Closure analysis
Closure analysis is hard.
Or maybe my mental capacities are just too limited to be a serious compiler-implementer. In any case, it's been a long, tough struggle. But, I now have a relatively elegant, solid implementation of closures. Oh joyous day.
As with my code-generator, I started working on this with a way too ambitious mindset. I wanted something elegant, fast, and small, though I had never written anything comparable in the past. This mostly led to endless scribbling in notebooks, convincing myself that I was on the right track, only to realize I had missed two or three major show-stopping problems.
As usual, the solution was to start making small incremental changes to the existing code that moved it into the right direction without breaking it. A lot of these changes were later dumped again because they turned out to actually be very bad ideas, but by trying these dead ends, I got enough insight into the problem to actually end up with a working implementation.
I'll spare you my dead ends here. A major breakthrough was the new approach to polymorphism I described earlier. Giving everything a unique name allowed the closure analyser to throw around variables without worrying too much about context.
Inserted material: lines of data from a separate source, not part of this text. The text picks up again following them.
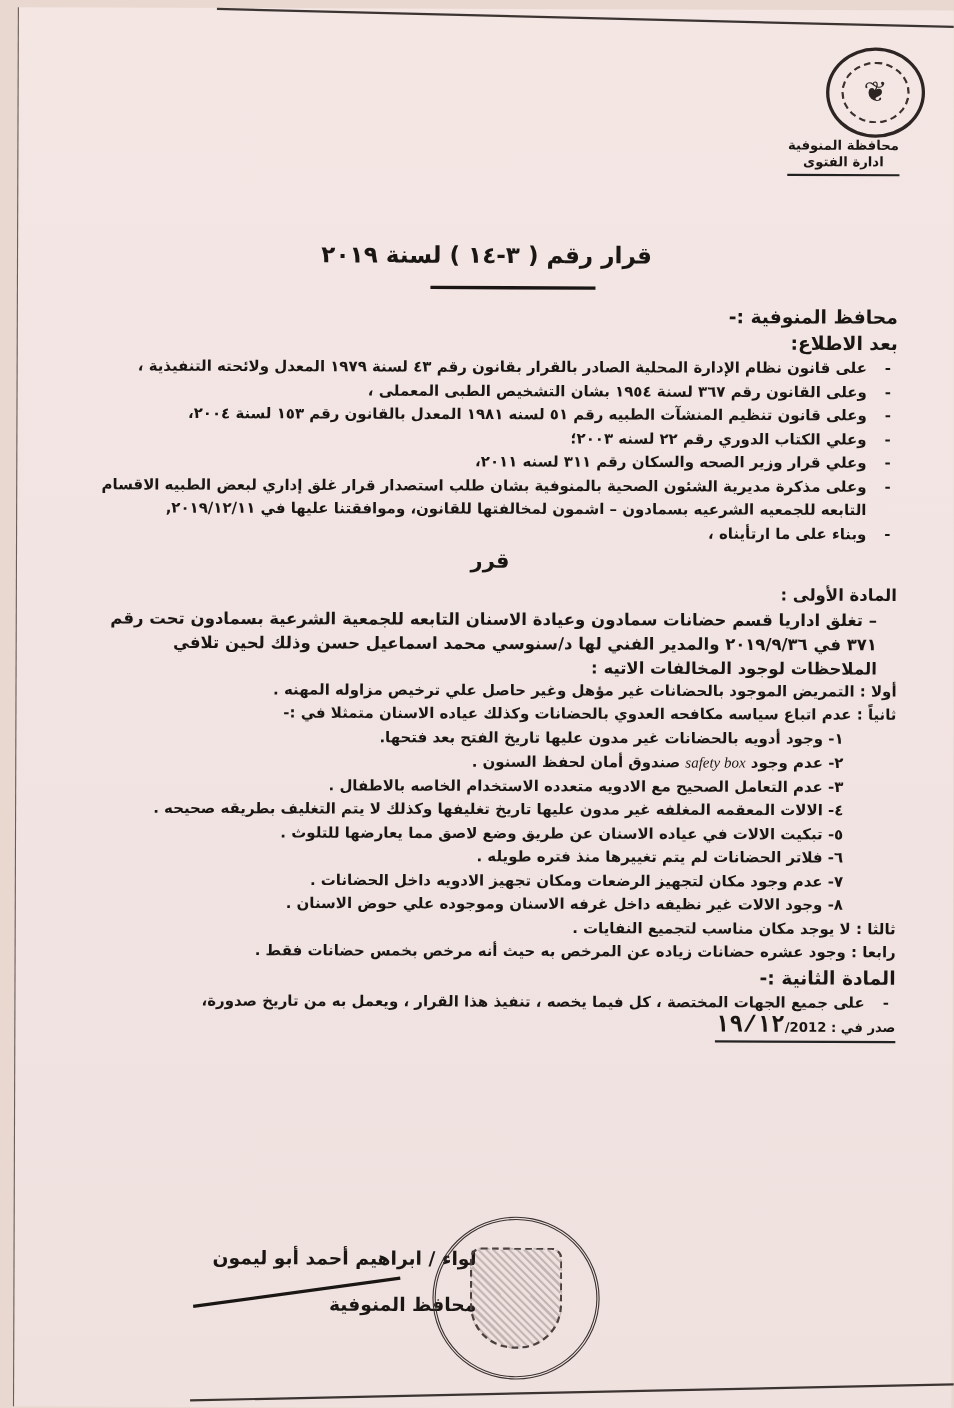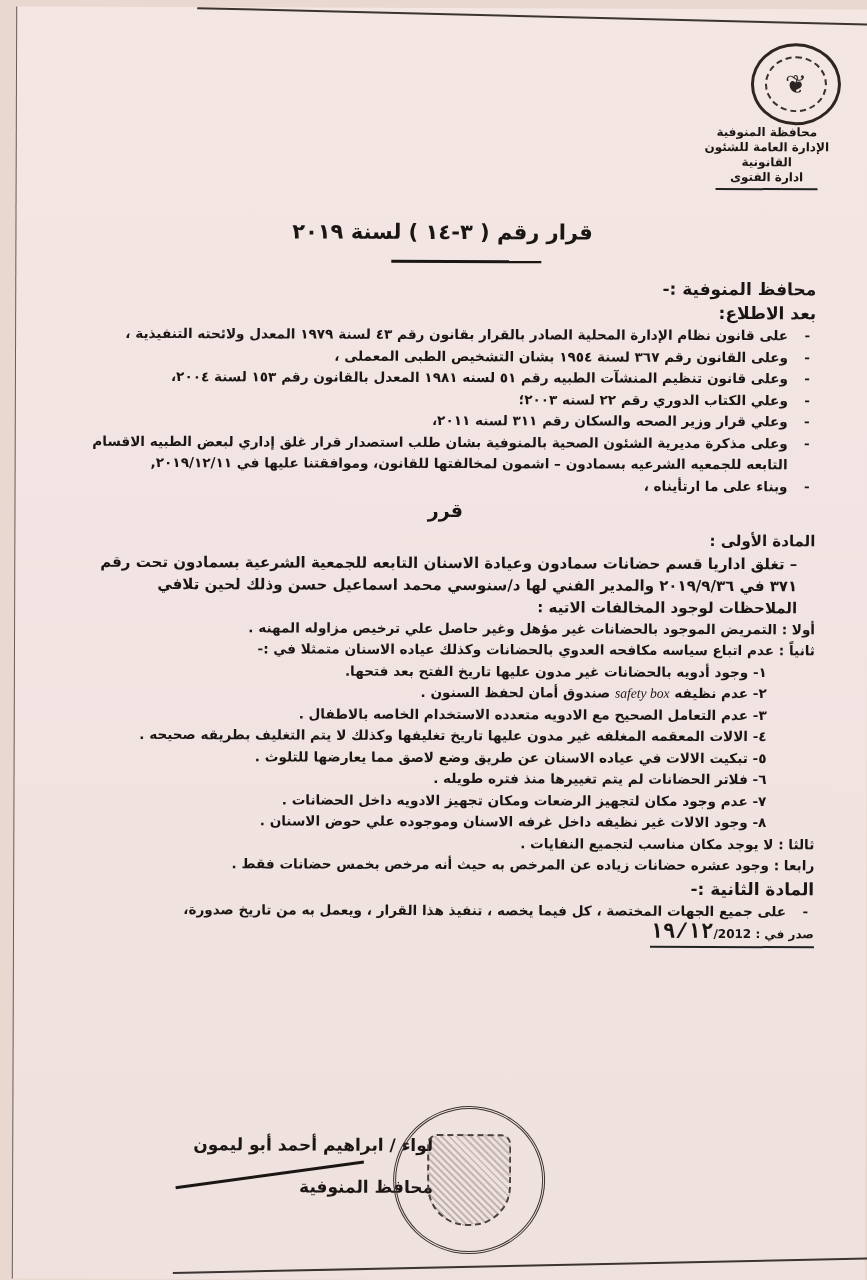--- a/index.html
+++ b/index.html
@@ -105,7 +105,6 @@
   </div>
   <div class="header-lines">
     <div>محافظة المنوفية</div>
-    <div>الإدارة العامة للشئون القانونية</div>
     <div class="l3">ادارة الفتوى</div>
   </div>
In short, one pass (I rolled this into the renamer) collects a set of free variables for every function definition. Then, during compilation, a closure analyser figures out which of these values (and which parts of each value, remember the entry on data-representation) is known at compile time, and doesn't have to be closed over. If any dynamic values remain, they are rolled into a context—for a single value, that is just the value itself, for a set of values, a vector is allocated, and the values are copied into it. This context value is then associated with the function pointer, and the pair of them make up the closure.
So far so good. Things only really start to get interesting when you
consider recursive definitions (all definitions introduced by def
forms in the same block can be mutually recursive). If a bunch of
functions can all close over each other, in which order do you create
the closures? Worse yet, how do you determine the layout of these
closures?
I had several pages of ugly-as-the-night code written to handle this, but actually the solution was quite easy. First, we determine which functions need to close over anything at all. We can divide the variables functions close over into three categories: dynamic values, static values, and sibling functions. Those that have any dynamic values definitely need to close over something, so we mark those as dynamic. Then, the nature of the remaining functions can be determined by simply going over the list of closed-over sibling for each of them, and marking them dynamic if any of those sibling are dynamic.
Now that we have this information, we can easily determine the amount of closed-over values for each function, and see whether we need to allocate a context vector for them. If they need a vector, we can allocate this vector, and their siblings can simply use the pointer to this vector to close over. If they are single-value closures, we have to determine which value will become the closure. If this value is a sibling pointer, we must make sure to first determine the representation of that sibling. To prove that this can not recurse endlessly, consider the situation where two sibling functions close only over each other, and thus both want a single-value context, namely each other. They would not close over anything else, and thus they would both be static, and not require a context at all.
Well, I guess that algorithm is actually not all that interesting, but it nicely demonstrates the kind of recursive mindfuck that keeps coming up in this project.
Finally, the environment in which the closing functions are then compiled is extended, with new bindings for each closed-over variable, associating the variable with the way its value can be found in the context value.
So far, I have punted out on lambda lifting (adding arguments to functions to make them no longer close over stuff) and clever sharing of context values. The second, I expect to be rather easy, and I will get to it soon. But lambda lifting (which was actually the first thing I tried to implement) is being made extremely awkward by the way I'm representing the syntax tree. Type information is stored in every node, and function nodes store their free variables. Any lifting transformation would have to update this info in all the nodes involved, which is a recipe for ugly, mutation-heavy, and fragile code.
Fortunately, my closure representation makes functions closing over a single value exactly as cheap as functions that do not close at all, so the benefit of lambda lifting in this compiler is actually not as big as it would be in others. Still, the fact that it appears that hard to do says suggests my syntax-tree representation is sub-optimal. I should probably go and read through the source code of some well-written compilers.
(As an aside, I'm finding the dynamic typing of Lisp is really
starting to chafe at this point. I've never had serious problems with
it in other projects, but the amount of datatypes involved in a
compiler—there are four different stages of type describing values, for
example—make it really easy to do something wrong, leading to annoying
debugging sessions where the wrong value first travels through several
layers of code and then causes a weird error in an unrelated place. I
should probably start adding check-type
assertions all over the place.)